Some of us were lucky enough to have fathers that we revere. Others of us had fathers that did the best they could, but it really wasn’t enough. And then others of us had fathers who tortured us, or raped us, or abandoned us, either physically or metaphorically.
For me, Father's Day is about remembering things I wish I could forget, and feeling the sadness of childhood wishes for being loved.
Parenting is not easy, and there is no such thing as a perfect parent. The pain of both childhood and parenthood rest hard on any soul, while the joys pull us up and lighten us like leavened bread. Some of us cannot forget, while others cannot remember.

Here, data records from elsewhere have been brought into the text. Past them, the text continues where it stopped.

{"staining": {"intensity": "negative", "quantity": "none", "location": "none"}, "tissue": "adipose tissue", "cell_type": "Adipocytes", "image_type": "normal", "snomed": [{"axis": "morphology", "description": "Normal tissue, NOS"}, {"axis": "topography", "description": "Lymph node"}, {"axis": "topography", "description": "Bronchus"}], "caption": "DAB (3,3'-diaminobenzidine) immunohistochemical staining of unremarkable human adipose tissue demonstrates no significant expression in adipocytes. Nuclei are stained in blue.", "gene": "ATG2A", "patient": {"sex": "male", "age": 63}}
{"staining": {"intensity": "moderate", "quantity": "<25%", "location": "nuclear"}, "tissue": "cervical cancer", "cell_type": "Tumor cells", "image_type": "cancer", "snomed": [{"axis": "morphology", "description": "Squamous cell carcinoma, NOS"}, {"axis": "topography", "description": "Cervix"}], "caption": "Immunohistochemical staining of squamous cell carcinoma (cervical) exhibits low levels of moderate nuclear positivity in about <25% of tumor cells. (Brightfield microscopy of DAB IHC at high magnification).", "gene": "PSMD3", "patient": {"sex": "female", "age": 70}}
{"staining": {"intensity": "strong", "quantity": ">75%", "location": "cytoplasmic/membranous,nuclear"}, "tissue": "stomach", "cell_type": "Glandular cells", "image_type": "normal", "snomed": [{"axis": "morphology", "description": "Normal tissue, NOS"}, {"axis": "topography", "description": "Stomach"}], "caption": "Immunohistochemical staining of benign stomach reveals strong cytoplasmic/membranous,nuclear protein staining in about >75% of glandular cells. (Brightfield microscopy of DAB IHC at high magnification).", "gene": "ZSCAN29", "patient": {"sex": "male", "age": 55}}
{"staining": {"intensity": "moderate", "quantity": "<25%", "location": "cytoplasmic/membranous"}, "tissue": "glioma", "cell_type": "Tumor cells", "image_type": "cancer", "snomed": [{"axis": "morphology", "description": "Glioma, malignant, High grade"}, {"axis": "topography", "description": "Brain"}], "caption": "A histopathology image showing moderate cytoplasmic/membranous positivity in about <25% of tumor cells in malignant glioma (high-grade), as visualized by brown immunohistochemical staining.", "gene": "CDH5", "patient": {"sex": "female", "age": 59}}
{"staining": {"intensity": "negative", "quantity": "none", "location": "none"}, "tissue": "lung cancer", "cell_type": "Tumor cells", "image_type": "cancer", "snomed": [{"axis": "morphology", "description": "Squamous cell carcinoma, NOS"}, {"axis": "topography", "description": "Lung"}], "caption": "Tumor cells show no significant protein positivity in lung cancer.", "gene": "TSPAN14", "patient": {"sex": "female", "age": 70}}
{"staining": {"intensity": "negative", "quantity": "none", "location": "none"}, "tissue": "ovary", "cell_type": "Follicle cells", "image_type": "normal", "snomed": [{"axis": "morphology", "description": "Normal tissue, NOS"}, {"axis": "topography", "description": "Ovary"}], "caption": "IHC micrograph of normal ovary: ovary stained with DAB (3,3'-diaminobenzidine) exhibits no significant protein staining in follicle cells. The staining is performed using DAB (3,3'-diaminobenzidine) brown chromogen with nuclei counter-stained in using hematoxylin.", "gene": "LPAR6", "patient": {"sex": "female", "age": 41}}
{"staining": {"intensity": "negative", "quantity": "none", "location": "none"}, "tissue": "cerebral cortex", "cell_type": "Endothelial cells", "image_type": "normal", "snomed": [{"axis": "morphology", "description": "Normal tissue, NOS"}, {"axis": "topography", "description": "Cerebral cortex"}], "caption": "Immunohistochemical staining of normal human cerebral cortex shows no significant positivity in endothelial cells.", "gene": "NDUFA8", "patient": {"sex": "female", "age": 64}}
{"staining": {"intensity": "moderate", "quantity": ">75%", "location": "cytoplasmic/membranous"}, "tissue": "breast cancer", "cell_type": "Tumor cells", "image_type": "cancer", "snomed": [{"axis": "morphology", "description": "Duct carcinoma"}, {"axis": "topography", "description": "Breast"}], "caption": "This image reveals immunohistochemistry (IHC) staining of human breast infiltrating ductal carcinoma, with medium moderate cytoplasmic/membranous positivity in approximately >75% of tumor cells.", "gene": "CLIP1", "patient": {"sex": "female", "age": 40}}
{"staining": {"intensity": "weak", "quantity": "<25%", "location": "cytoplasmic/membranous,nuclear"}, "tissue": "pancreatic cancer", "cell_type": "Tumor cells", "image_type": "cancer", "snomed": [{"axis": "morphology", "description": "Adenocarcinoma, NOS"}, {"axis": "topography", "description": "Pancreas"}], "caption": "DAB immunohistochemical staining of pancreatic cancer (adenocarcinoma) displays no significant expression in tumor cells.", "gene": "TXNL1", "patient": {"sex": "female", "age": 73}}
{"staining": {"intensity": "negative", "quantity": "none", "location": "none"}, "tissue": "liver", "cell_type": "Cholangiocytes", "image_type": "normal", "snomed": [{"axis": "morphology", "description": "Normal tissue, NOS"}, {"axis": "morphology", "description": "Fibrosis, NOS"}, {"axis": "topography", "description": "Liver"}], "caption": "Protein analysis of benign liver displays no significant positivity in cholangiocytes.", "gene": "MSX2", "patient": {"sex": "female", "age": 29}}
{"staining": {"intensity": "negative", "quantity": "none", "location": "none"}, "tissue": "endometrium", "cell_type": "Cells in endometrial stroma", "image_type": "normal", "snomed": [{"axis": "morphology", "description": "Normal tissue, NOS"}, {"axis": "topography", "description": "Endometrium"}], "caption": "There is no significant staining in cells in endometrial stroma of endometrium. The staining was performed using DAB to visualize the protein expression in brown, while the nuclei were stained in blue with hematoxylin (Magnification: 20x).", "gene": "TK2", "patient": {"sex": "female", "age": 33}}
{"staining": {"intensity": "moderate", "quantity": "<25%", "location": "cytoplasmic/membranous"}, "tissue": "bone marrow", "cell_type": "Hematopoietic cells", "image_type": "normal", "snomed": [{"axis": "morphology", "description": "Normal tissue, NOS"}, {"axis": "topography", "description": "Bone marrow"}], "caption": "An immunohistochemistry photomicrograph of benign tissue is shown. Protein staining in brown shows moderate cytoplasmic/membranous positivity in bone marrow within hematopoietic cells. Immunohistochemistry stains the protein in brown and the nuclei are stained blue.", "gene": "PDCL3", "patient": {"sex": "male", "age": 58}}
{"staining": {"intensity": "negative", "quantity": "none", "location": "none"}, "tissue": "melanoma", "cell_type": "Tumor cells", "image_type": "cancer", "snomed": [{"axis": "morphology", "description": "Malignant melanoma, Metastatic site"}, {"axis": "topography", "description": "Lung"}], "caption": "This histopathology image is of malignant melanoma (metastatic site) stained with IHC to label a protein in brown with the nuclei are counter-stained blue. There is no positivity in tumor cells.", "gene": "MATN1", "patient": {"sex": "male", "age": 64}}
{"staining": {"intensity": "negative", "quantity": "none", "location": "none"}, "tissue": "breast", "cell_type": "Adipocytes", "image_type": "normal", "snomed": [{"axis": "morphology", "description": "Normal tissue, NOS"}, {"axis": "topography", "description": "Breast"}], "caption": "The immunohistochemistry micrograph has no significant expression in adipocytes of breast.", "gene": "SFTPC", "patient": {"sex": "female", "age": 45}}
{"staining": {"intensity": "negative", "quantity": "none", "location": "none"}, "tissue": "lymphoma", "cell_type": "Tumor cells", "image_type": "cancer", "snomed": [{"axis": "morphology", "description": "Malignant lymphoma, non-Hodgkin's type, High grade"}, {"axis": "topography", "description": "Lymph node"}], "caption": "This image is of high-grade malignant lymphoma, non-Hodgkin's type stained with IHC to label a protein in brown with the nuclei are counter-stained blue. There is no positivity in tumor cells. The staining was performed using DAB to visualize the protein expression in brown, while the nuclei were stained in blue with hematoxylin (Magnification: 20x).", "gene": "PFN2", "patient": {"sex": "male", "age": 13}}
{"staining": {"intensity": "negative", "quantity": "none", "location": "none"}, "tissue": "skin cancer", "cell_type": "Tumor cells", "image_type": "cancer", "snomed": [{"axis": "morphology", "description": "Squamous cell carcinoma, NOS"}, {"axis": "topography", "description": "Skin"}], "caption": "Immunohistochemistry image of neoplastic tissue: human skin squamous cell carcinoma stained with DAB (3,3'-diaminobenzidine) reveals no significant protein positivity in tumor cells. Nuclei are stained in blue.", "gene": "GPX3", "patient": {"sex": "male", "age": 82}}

Today I am seeing post after post of people remembering their father, and I wish I knew my own; he was there for 22 years, and then gone. I did not know him as a person, but rather as a figure, someone who was only a reflection of a prism made from a child’s view. Would I have liked him if I had known him when I was an adult? Would he have liked me? I won’t ever know.
For me, Father’s Day is about remembering things I wish I could forget, and feeling the sadness of childhood wishes for being loved. I remember picking up dandelions and wishing as the white fronds scattered. Please give me a father that loves me. Please make him go away. Please find my real parents. I remember being chased through the house, terrified. I remember the fork thrown at me. I remember his face red with rage. I remember hiding under my bed when he came up the stairs like a bull. I remember learning to never show anger. I remember learning to never have anger. And I remember his big hugs. I remember his patience while he tried to teach me to solder. I remember his love of jalapeños, eating one after the other after the other, even as tears ran down his cheeks into his jowls. I remember. I remember.
This day holds no sentiment for me, other than wanting to forget, and longing to remember more. I scramble time so that I could have more years with him, so I could know what to remember and what to forget, to know what was him, and what was a small person’s memory of a person that seemed large but who might have been as small as my memory has made him.